実施例5~7の内容によれば、本発明の段階的に反応物を添加する技術手段によって、メチルテトラヒドロフタル酸無水物産物に含まれる3-メチルテトラヒドロ無水フタル酸と4-メチルテトラヒドロ無水フタル酸との含有量比を調整することができる。また、本発明の段階的に反応物を添加する技術手段では、反応物の反応効率を向上させて、比較的に低い温度で二回の付加反応を行うことができる。なお、メチルテトラヒドロフタル酸無水物産物に含まれる3-メチルテトラヒドロ無水フタル酸と4-メチルテトラヒドロ無水フタル酸との含有量比、及び異性化産物に含まれたトランス-3-メチルテトラヒドロ無水フタル酸とシス-3-メチルテトラヒドロ無水フタル酸との含有量比を制御することによって、産物の粘度を制御する効果が得られる。具体的に説明すると、異性化産物の粘度は32cps~42cpsであった。
[実施形態による有利な効果]
本発明の有利な効果として、本発明に係る低粘度硬化剤の製造方法では、「粗製硬化剤に含まれる3-メチルテトラヒドロ無水フタル酸及び4-メチルテトラヒドロ無水フタル酸の含有量を制御する」及び「アルカリ触媒を添加して異性化反応を行う」といった技術特徴によって、硬化剤の粘度が低減され、低粘度硬化剤により広い応用性がもたらされる。
更に説明すると、本発明は、「反応タンクにピペリレンを添加して第1の付加反応を行う」及び「反応タンクにイソプレンを添加して第2の付加反応を行う」といった技術特徴によって、メチルテトラヒドロフタル酸無水物を製造する反応効率を向上させることができる。このように、本発明は、80℃~120℃の温度で付加反応を行うことが可能であり、生産コストを低くすることができる。
以上に開示された内容は、ただ本発明の好ましい実行可能な実施態様であり、本発明の請求の範囲はこれに制限されない。そのため、本発明の明細書及び図面内容を利用して成される全ての等価な技術変更は、いずれも本発明の請求の範囲に含まれる。
1・・・反応タンク
2・・・異性化タンク
3・・・蒸留塔
4・・・配合タンク
5・・・完成品貯蔵タンク

Claims (9)

  1. 3-メチルテトラヒドロ無水フタル酸及び4-メチルテトラヒドロ無水フタル酸を含む、粗製硬化剤を提供することと、
    前記粗製硬化剤とアルカリ触媒とを異性化反応にかけることによって、低粘度硬化剤を得ることと、
    を含み、
    前記3-メチルテトラヒドロ無水フタル酸と前記4-メチルテトラヒドロ無水フタル酸との重量比(前記3-メチルテトラヒドロ無水フタル酸:前記4-メチルテトラヒドロ無水フタル酸)は、7:3~3:7であり、
    前記粗製硬化剤に含まれるトランス-3-メチルテトラヒドロ無水フタル酸とシス-3-メチルテトラヒドロ無水フタル酸との含有量比(トランス-3-メチルテトラヒドロ無水フタル酸:シス-3-メチルテトラヒドロ無水フタル酸)は、1:4~1:7であり、
    前記低粘度硬化剤の粘度は30cps~50cpsであることを特徴とする、低粘度硬化剤の製造方法。

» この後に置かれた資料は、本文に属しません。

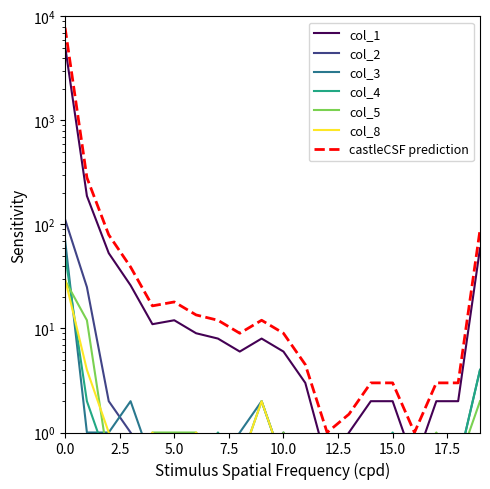

What is the difference between the maximum and minimum values in the col_5 series?

28.5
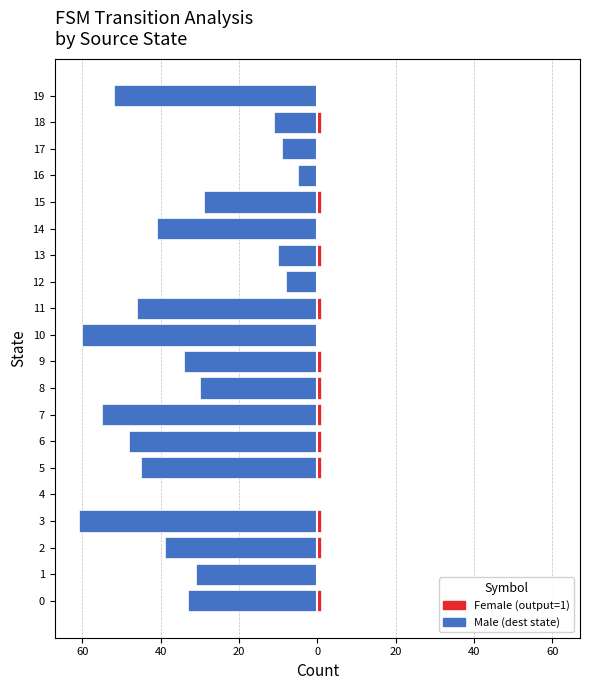

What is the difference between the maximum and second lowest values in the Female series?

1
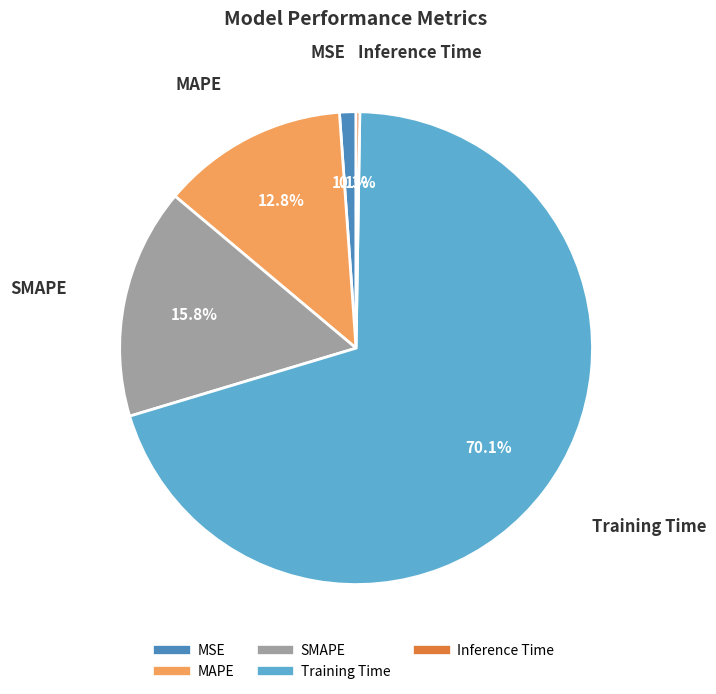

To the nearest percent, what percentage of the pie is MSE?

1%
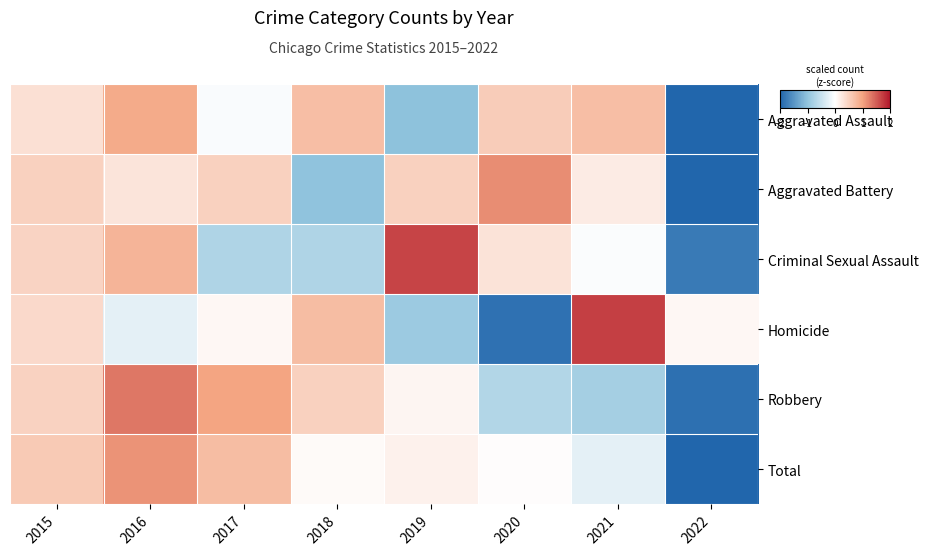

Count the number of categories in the chart.

8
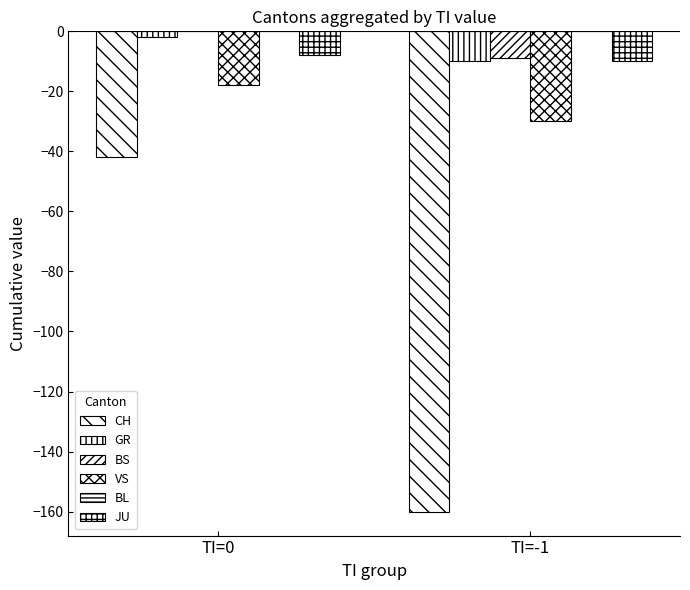

How many series are shown in this chart?

5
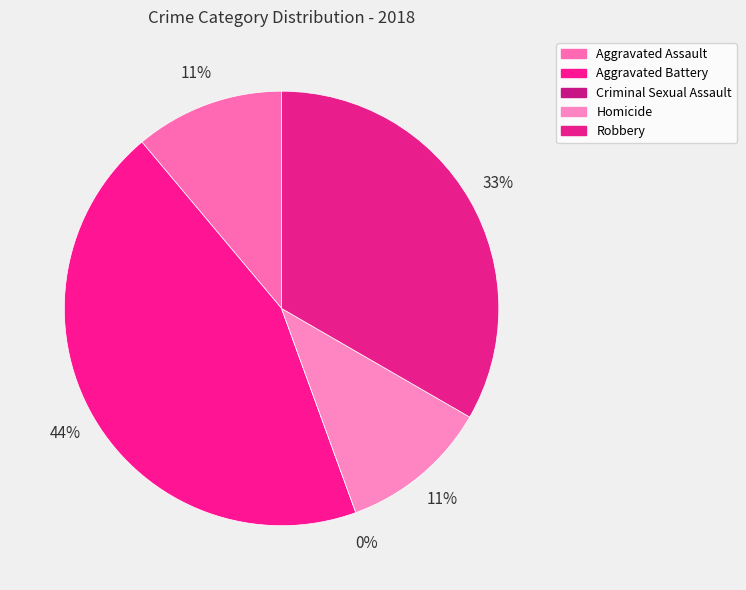

What percentage is the Robbery slice, to the nearest percent?

33%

  2. 前記異性化反応は130℃~160℃の温度で行う、請求項1に記載の低粘度硬化剤の製造方法。
  3. 前記アルカリ触媒は、炭酸カリウム、炭酸ナトリウム、水酸化ナトリウム、水酸化カリウム、エタノールアミン、ジエタノールアミン及びトリエタノールアミンからなる群から選択される、請求項1に記載の低粘度硬化剤の製造方法。

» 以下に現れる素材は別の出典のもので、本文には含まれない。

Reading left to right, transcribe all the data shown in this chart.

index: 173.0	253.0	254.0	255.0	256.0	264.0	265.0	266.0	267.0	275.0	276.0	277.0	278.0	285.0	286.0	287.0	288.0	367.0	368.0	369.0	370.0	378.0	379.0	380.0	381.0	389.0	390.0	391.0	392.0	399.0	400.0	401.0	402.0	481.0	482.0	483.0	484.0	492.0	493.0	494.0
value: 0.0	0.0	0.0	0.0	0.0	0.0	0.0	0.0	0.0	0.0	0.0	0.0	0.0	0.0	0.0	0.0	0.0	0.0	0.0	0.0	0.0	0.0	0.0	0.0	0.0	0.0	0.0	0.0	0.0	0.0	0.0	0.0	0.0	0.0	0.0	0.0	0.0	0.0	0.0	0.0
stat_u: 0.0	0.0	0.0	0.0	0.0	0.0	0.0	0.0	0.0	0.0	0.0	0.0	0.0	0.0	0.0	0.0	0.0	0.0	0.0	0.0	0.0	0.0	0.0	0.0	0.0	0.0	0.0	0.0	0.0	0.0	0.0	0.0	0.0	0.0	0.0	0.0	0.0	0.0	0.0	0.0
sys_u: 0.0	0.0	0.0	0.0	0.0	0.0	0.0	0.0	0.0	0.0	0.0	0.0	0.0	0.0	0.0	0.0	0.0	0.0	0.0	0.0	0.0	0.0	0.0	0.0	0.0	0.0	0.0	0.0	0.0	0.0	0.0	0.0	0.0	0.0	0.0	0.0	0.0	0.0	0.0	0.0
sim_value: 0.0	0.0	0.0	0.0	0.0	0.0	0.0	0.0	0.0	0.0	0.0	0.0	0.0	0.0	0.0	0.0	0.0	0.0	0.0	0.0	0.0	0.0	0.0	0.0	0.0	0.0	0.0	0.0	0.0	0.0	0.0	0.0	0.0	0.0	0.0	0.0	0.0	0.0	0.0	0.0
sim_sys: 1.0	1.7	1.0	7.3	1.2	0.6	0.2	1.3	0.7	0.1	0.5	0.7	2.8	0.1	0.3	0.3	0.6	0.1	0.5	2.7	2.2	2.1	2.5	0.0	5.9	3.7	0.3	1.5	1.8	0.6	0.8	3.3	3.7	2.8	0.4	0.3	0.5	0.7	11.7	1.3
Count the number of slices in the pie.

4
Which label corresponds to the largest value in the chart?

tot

  4. 前記低粘度硬化剤において、トランス-3-メチルテトラヒドロ無水フタル酸とシス-3-メチルテトラヒドロ無水フタル酸との含有量比(トランス-3-メチルテトラヒドロ無水フタル酸:シス-3-メチルテトラヒドロ無水フタル酸)は、1.1:1~4.8:1である、請求項1に記載の低粘度硬化剤の製造方法。

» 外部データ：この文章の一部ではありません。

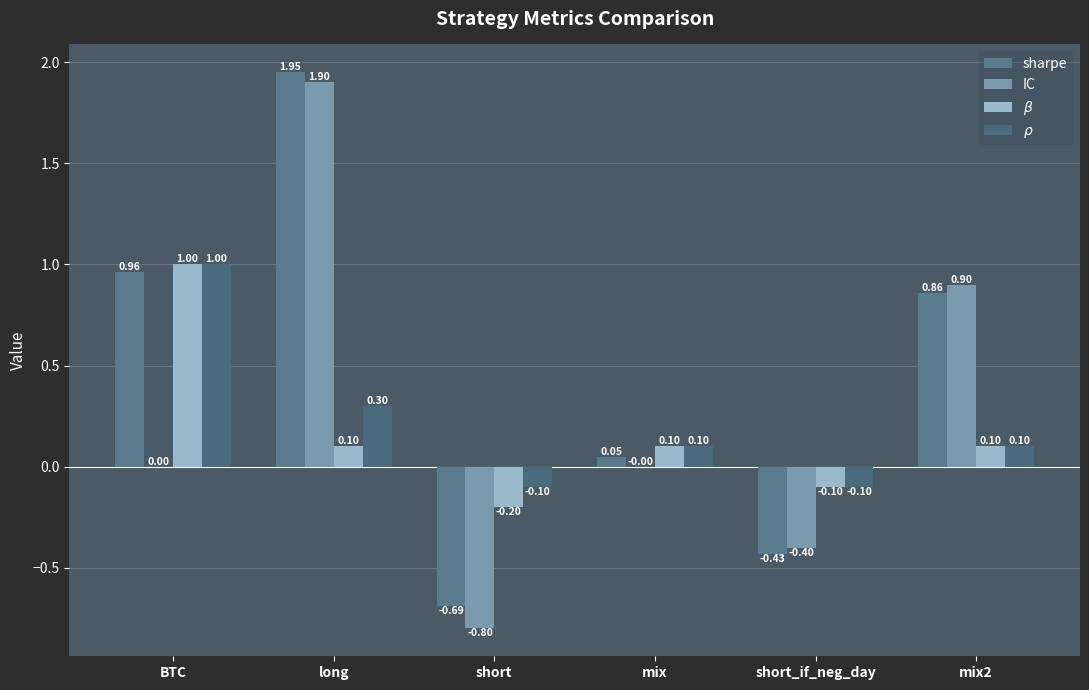

How many data points in $\rho$ are above 0?

4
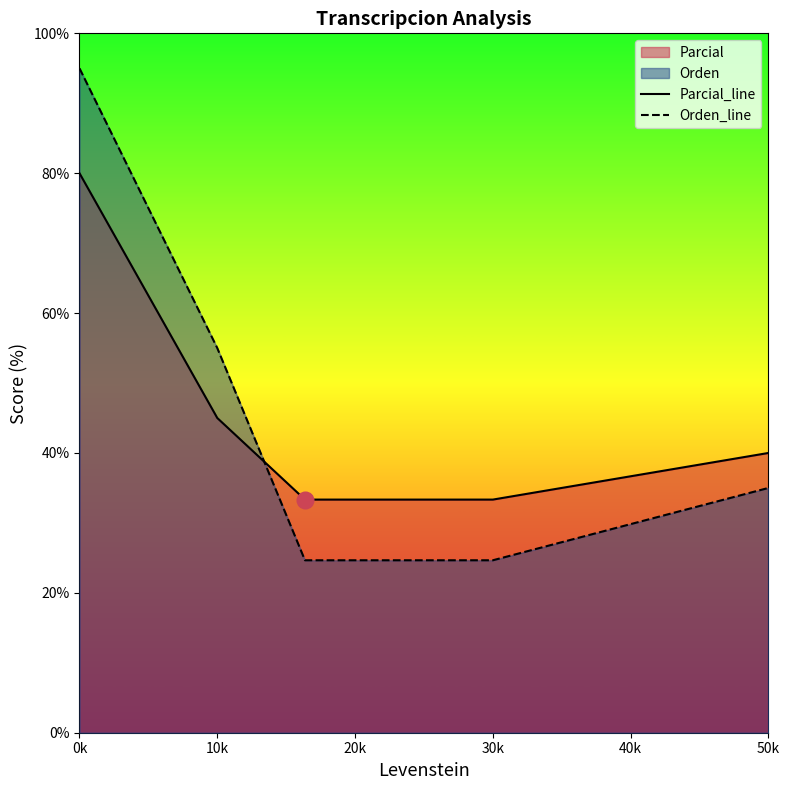

How many lines are shown in the chart?

2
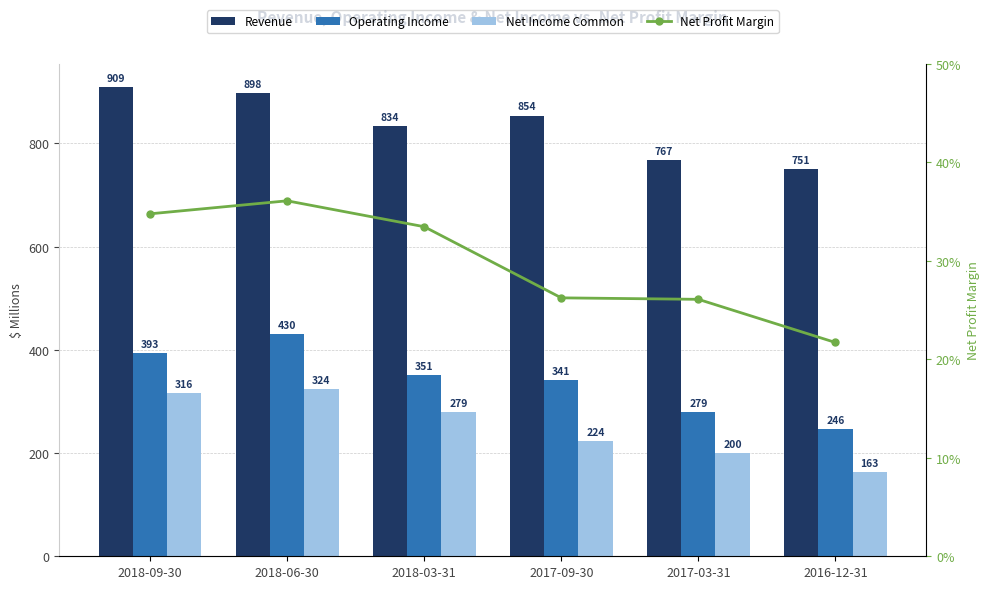

What position from the right is 2017-03-31?

2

  5. 反応タンクに無水マレイン酸を供給することと、
    前記反応タンクにピペリレンを添加して、前記ピペリレンと前記無水マレイン酸との第1の付加反応を行うことと、
    前記反応タンクにイソプレンを添加して、前記イソプレンと前記無水マレイン酸との第2の付加反応を行うことによって、前記粗製硬化剤を得ることと、
    を更に含む、請求項1に記載の低粘度硬化剤の製造方法。
  6. 前記無水マレイン酸の転化率が25%以上に至った時に、前記第1の付加反応を終了させて、前記反応タンクにイソプレンを添加する、請求項に記載の低粘度硬化剤の製造方法。
  7. 前記第1の付加反応は80℃~120℃の温度で行い、前記第2の付加反応は80℃~120℃の温度で行う、請求項に記載の低粘度硬化剤の製造方法。
  8. 前記無水マレイン酸の含有量が100ppm未満となった時に、前記第2の付加反応を終了させる、請求項に記載の低粘度硬化剤の製造方法。
  9. 前記ピペリレンの純度は65%~75%であり、前記イソプレンの純度が99%以上である、請求項に記載の低粘度硬化剤の製造方法。